Rules are not limited to simple comparison statements. You have access to a few functions and a comprehensive number of operators.

Operators

We have talked about the equality = comparison operator so far, but as you can see from the list below, you have access to all common operators from mathematical and boolean expressions.

Arithmetic operators

Operator What it does
+ Addition operator
- Subtraction operator
* Multiplication operator
/ Division operator
% Modulo operator
^^ Exponent operator

Boolean operators

Operator What it does
|| Or operator
&& And operator
! Not operator

Comparison operators

Operator What it does
= Compares for equality
< Compares for less than
> Compares for greater than
<= Compares for less than or equal to
>= Compares for greater than or equal to

Lookup operators

Operator What it does
{m} Retrieves the snapshot data for snapshot id m

List operators

Operator What it does
m[] Retrieves the complete list from m
m[n] Retrieves the n'th item from the list m
m['n'='o'] Retrieves the item that matches predicate n equals o from the list m

Dictionnary operators

Operator What it does
m.n Retrieves the property n from the dictionnary m

Functions

Functions work just like any other programming language, use the identifier and pass the parameters inside of parentheses and they will yield something.

Data control

Operator What it does
exists(n) Ensures that n does not resolve to None

Data aggregation

Operator What it does
count(n) Counts the number of items in n

Mixing operators and functions

You can create very complex expressions with what you have seen so far.
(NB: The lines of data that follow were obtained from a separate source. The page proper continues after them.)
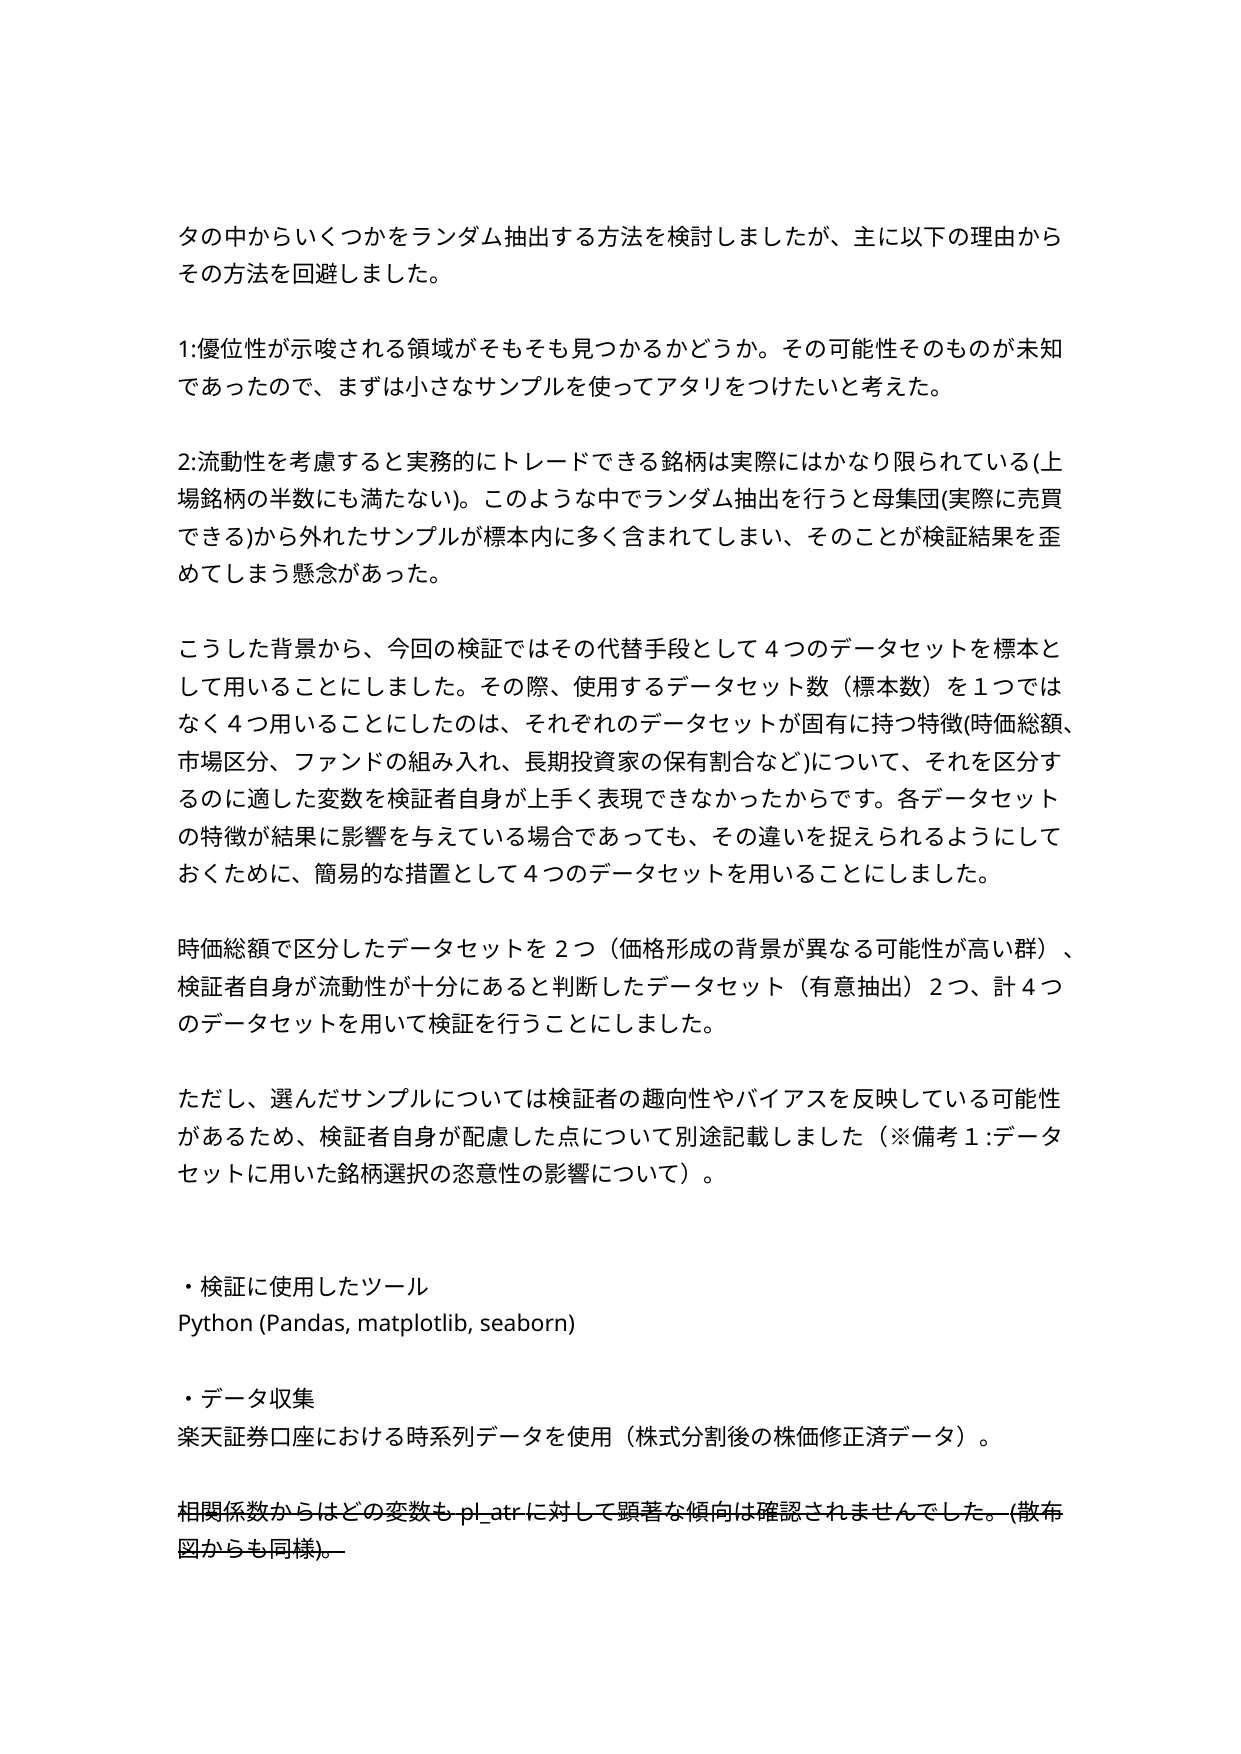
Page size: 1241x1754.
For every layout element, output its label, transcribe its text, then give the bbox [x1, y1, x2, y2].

text 1:優位性が示唆される領域がそもそも見つかるかどうか。その可能性そのものが未知であったので、まずは小さなサンプルを使ってアタリをつけたいと考えた。 [177, 329, 1063, 404]
text 時価総額で区分したデータセットを2つ（価格形成の背景が異なる可能性が高い群）、検証者自身が流動性が十分にあると判断したデータセット（有意抽出）2つ、計4つのデータセットを用いて検証を行うことにしました。 [177, 929, 1063, 1042]
text 2:流動性を考慮すると実務的にトレードできる銘柄は実際にはかなり限られている(上場銘柄の半数にも満たない)。このような中でランダム抽出を行うと母集団(実際に売買できる)から外れたサンプルが標本内に多く含まれてしまい、そのことが検証結果を歪めてしまう懸念があった。 [177, 442, 1063, 592]
text こうした背景から、今回の検証ではその代替手段として4つのデータセットを標本として用いることにしました。その際、使用するデータセット数（標本数）を１つではなく４つ用いることにしたのは、それぞれのデータセットが固有に持つ特徴(時価総額、市場区分、ファンドの組み入れ、長期投資家の保有割合など)について、それを区分するのに適した変数を検証者自身が上手く表現できなかったからです。各データセットの特徴が結果に影響を与えている場合であっても、その違いを捉えられるようにしておくために、簡易的な措置として４つのデータセットを用いることにしました。 [177, 629, 1063, 892]
text 相関係数からはどの変数もpl_atrに対して顕著な傾向は確認されませんでした。(散布図からも同様)。 [177, 1492, 1063, 1567]
text ・検証に使用したツール [177, 1267, 1063, 1304]
text 楽天証券口座における時系列データを使用（株式分割後の株価修正済データ）。 [177, 1417, 1063, 1454]
text Python (Pandas, matplotlib, seaborn) [177, 1304, 1063, 1342]
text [177, 217, 1063, 292]
text ・データ収集 [177, 1379, 1063, 1417]
text ただし、選んだサンプルについては検証者の趣向性やバイアスを反映している可能性があるため、検証者自身が配慮した点について別途記載しました（※備考１:データセットに用いた銘柄選択の恣意性の影響について）。 [177, 1079, 1063, 1192]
There is almost no limit to what you can do with the rules engine. Here are a few complex examples:

Compare that the dnsServers of two different snapshots

{2}.properties.dhcpOptions.dnsServers[] = {3}.properties.dhcpOptions.dnsServers[]

Ensure you have at least 4 DNS servers defined

count({2}.properties.dhcpOptions.dnsServers[]) + count({3}.properties.dhcpOptions.dnsServers[]) = 4

The only limit is your imagination and the data that you have on hand.